Also, I'm thinking that equality_ops_are_compatible and
comparison_ops_are_compatible now have a bit of a performance problem.
The original coding was intended to provide a cheap check before
expending the cycles to test op_in_opfamily. This patch has
completely blown that up, since GetIndexAmRoutineByAmId is *more*
expensive than op_in_opfamily. I suggest reversing things so that we
test op_in_opfamily first and only bother to look up the AM details
when we've verified that both operators belong to the same family.

regards, tom lane

#8Peter Eisentraut
peter_e@gmx.net
In reply to: Tom Lane (#7)
Re: pgsql: Generalize hash and ordering support in amapi

On 04.03.25 18:35, Tom Lane wrote:

In any case, my gripe was less about the name of the flag and more
about the lack of a clear specification of what it means. "does AM
support cross-type comparisons" doesn't get the job done. Maybe
we can fit

/* do operators within an opfamily have consistent equality semantics? */
bool amconsistentequality;
/* do operators within an opfamily have consistent ordering semantics? */
bool amconsistentordering;

Also, I'm thinking that equality_ops_are_compatible and
comparison_ops_are_compatible now have a bit of a performance problem.
The original coding was intended to provide a cheap check before
expending the cycles to test op_in_opfamily. This patch has
completely blown that up, since GetIndexAmRoutineByAmId is *more*
expensive than op_in_opfamily. I suggest reversing things so that we
test op_in_opfamily first and only bother to look up the AM details
when we've verified that both operators belong to the same family.

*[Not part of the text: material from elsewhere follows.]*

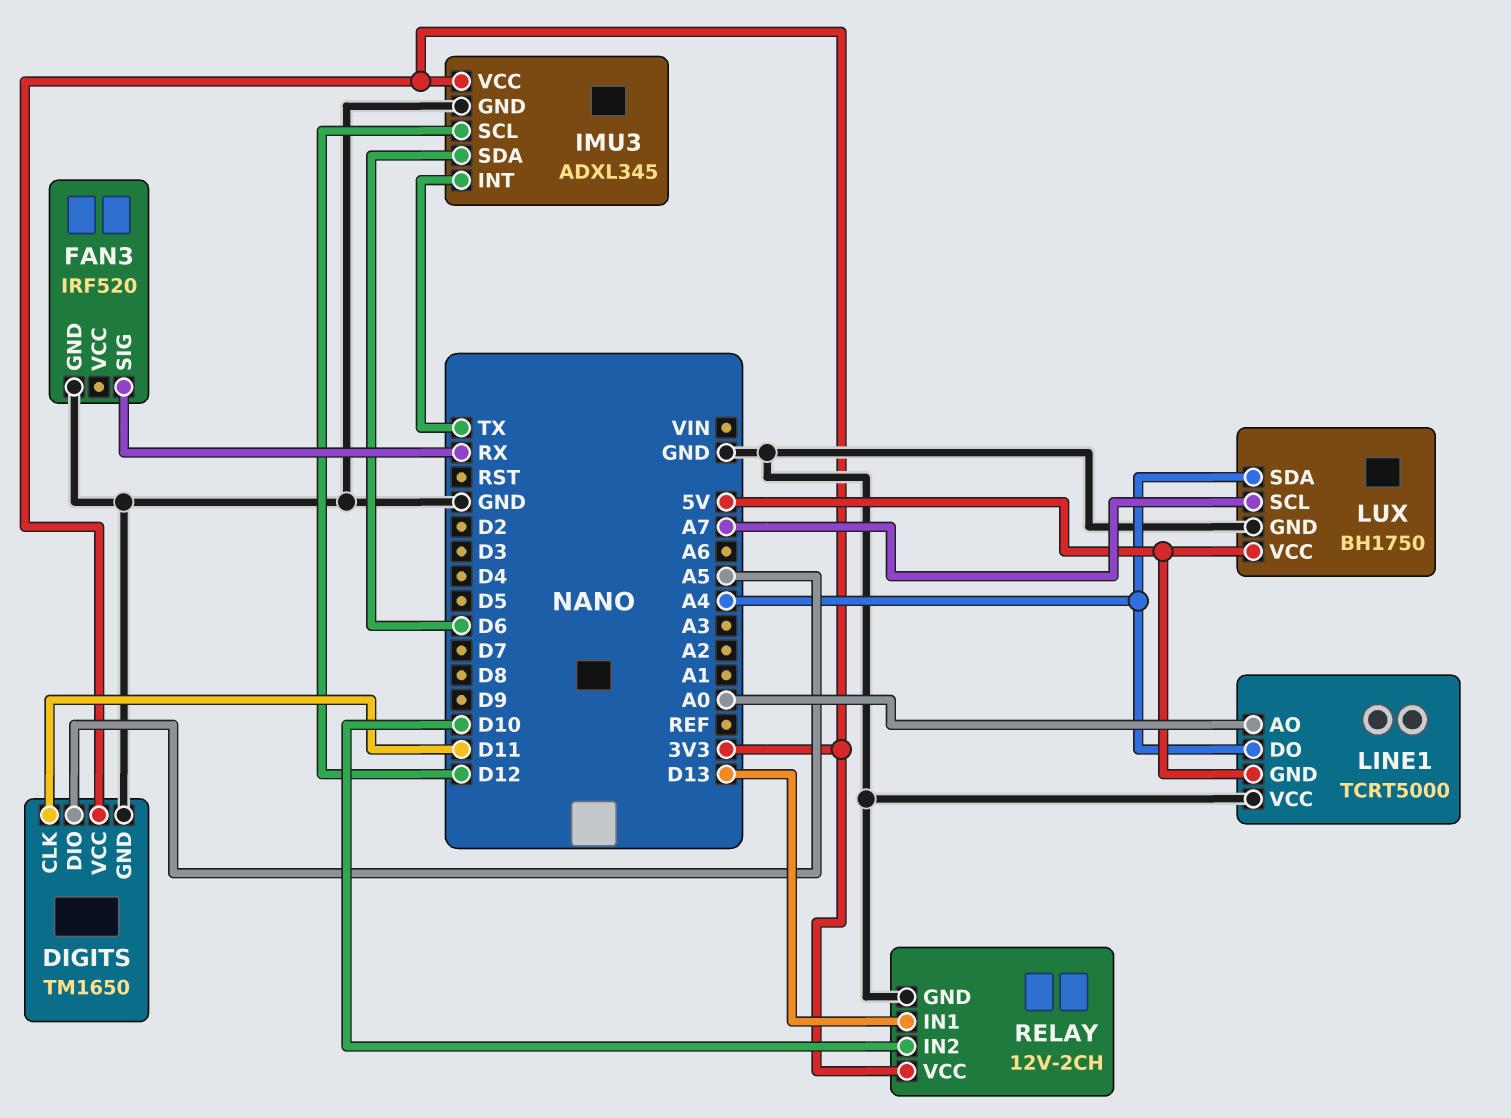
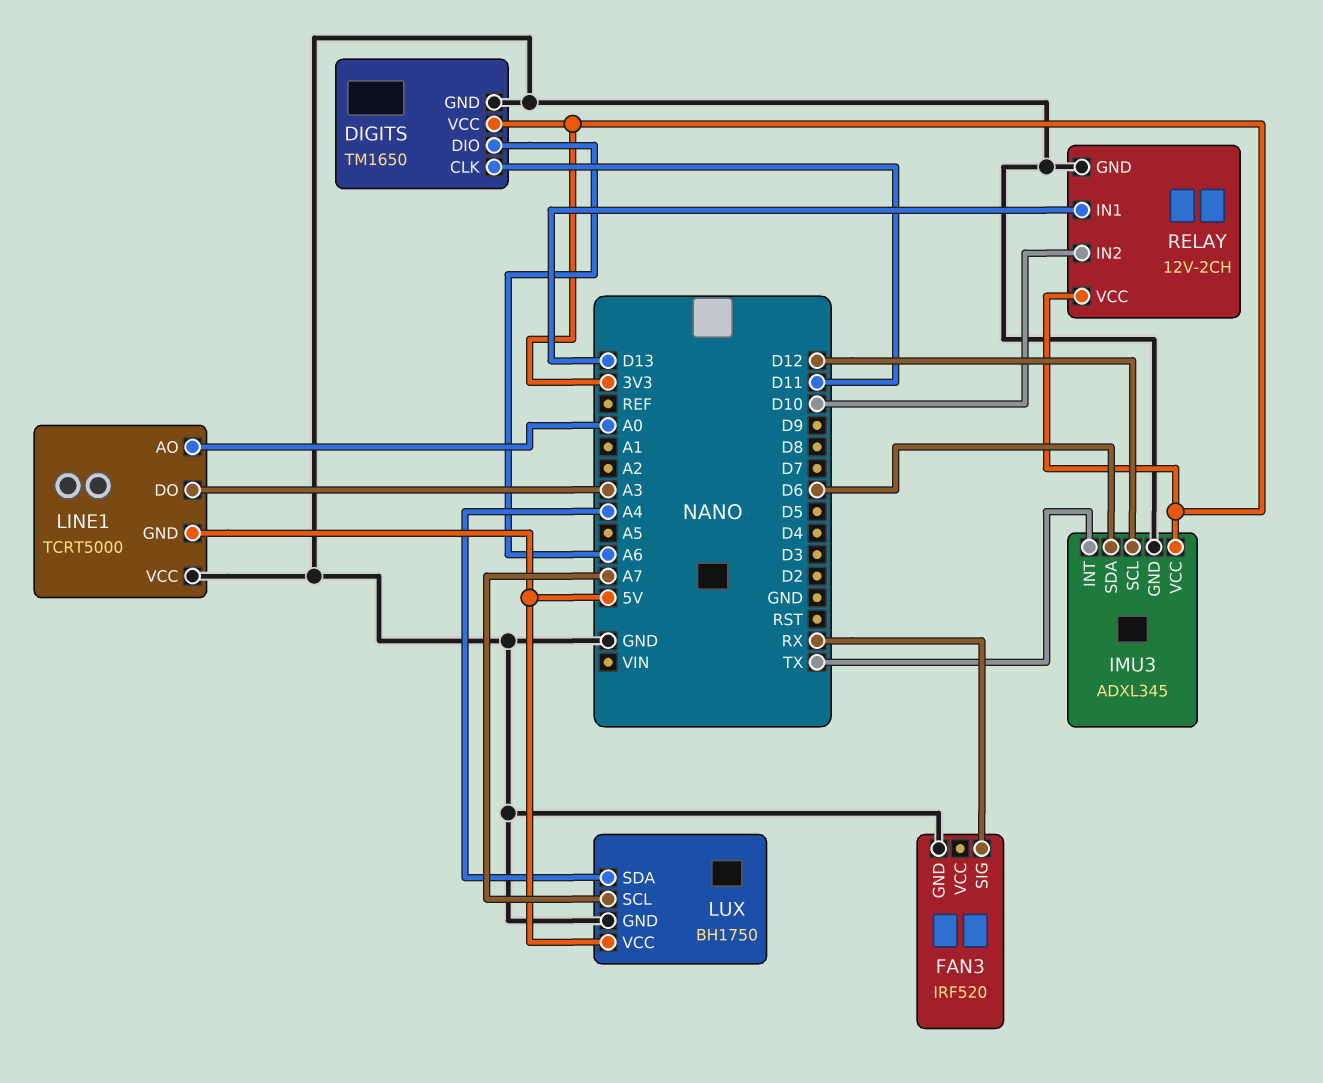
DIGITS pin DIO: A5 -> A6
LINE1 pin DO: A4 -> A3

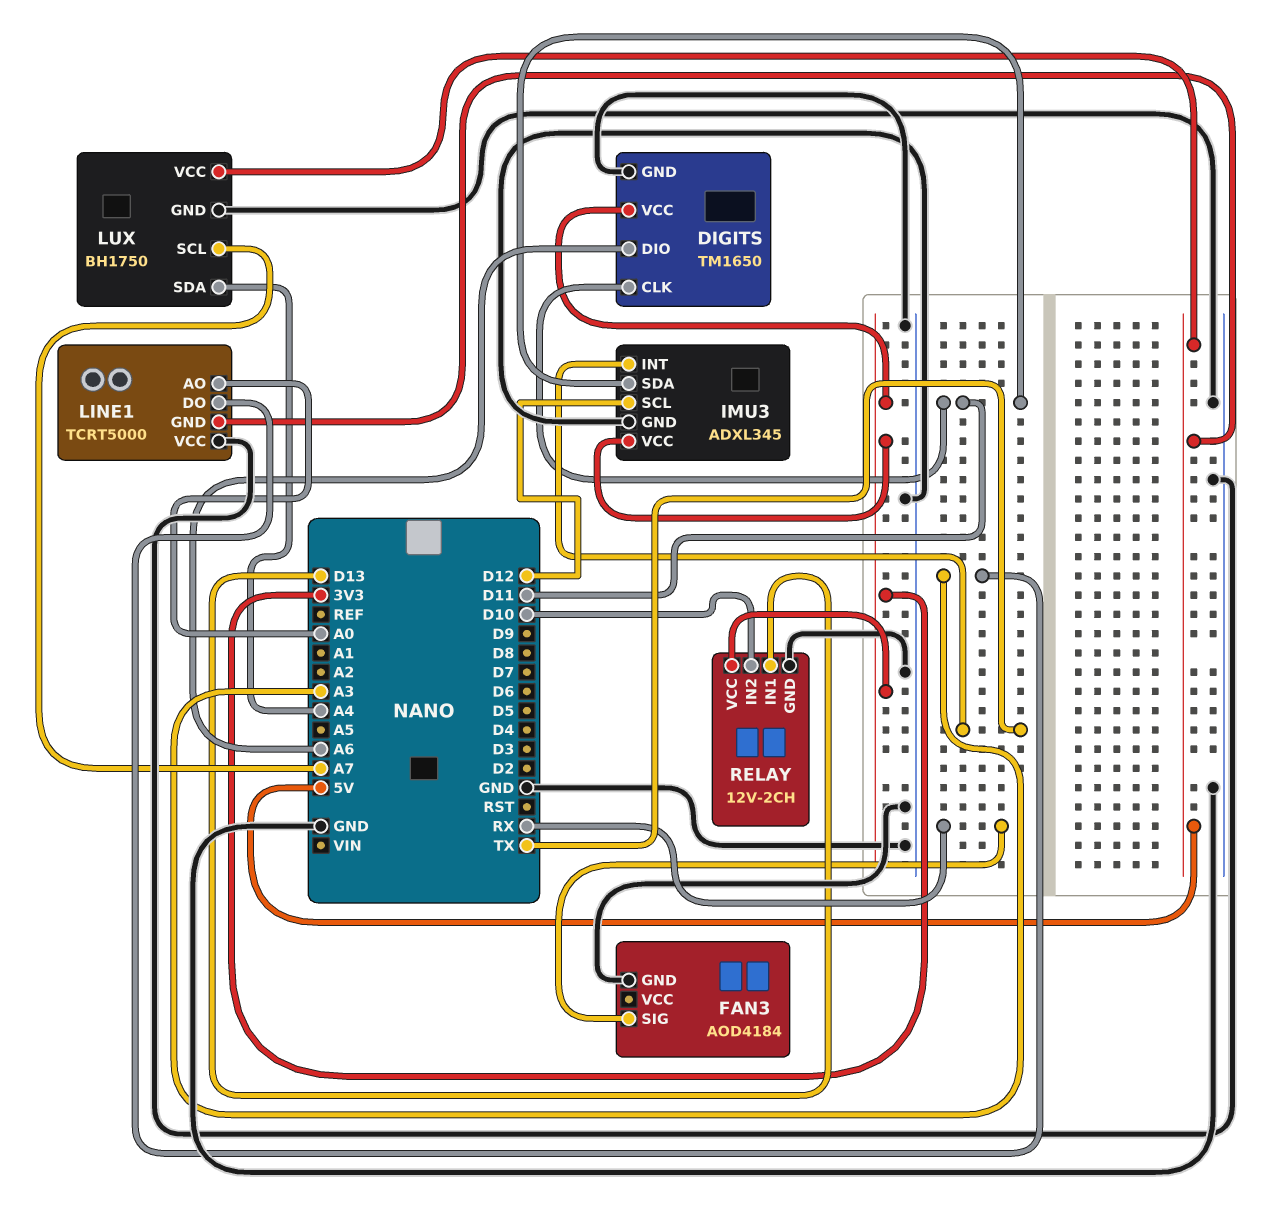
FAN3: IRF520 -> AOD4184
IMU3 pin SDA: D6 -> D11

I have committed fixes for these issues along the lines you suggested.

#9Tom Lane
tgl@sss.pgh.pa.us
In reply to: Peter Eisentraut (#8)
Re: pgsql: Generalize hash and ordering support in amapi

Peter Eisentraut <peter@eisentraut.org> writes:

I have committed fixes for these issues along the lines you suggested.

Thanks. There is a typo in hashhandler:

-   amroutine->amcancrosscompare = true;
+   amroutine->amconsistentequality = true;
+   amroutine->amconsistentequality = false;

The second line should be setting amconsistentordering = false.

Also, may I suggest one more thing? I think the test in
comparison_ops_are_compatible should be just

-           if (amroutine->amcanorder && amroutine->amconsistentordering)
+           if (amroutine->amconsistentordering)

(and the comment for it needs adjustment too). To my mind,
amconsistentordering is a static declaration that operators
within one of the AM's opfamilies are expected to have this
property. That could be true whether or not the AM is capable
of returning tuples in order. So although these flags might
commonly be set together, I think they are independent
properties.

regards, tom lane

#10Peter Eisentraut
peter_e@gmx.net
In reply to: Tom Lane (#9)
Re: pgsql: Generalize hash and ordering support in amapi

On 07.03.25 19:50, Tom Lane wrote:

Peter Eisentraut <peter@eisentraut.org> writes:

I have committed fixes for these issues along the lines you suggested.

Thanks. There is a typo in hashhandler:

-   amroutine->amcancrosscompare = true;
+   amroutine->amconsistentequality = true;
+   amroutine->amconsistentequality = false;

The second line should be setting amconsistentordering = false.

Also, may I suggest one more thing? I think the test in
comparison_ops_are_compatible should be just

-           if (amroutine->amcanorder && amroutine->amconsistentordering)
+           if (amroutine->amconsistentordering)

(and the comment for it needs adjustment too). To my mind,
amconsistentordering is a static declaration that operators
within one of the AM's opfamilies are expected to have this
property. That could be true whether or not the AM is capable
of returning tuples in order. So although these flags might
commonly be set together, I think they are independent
properties.

Agreed, done.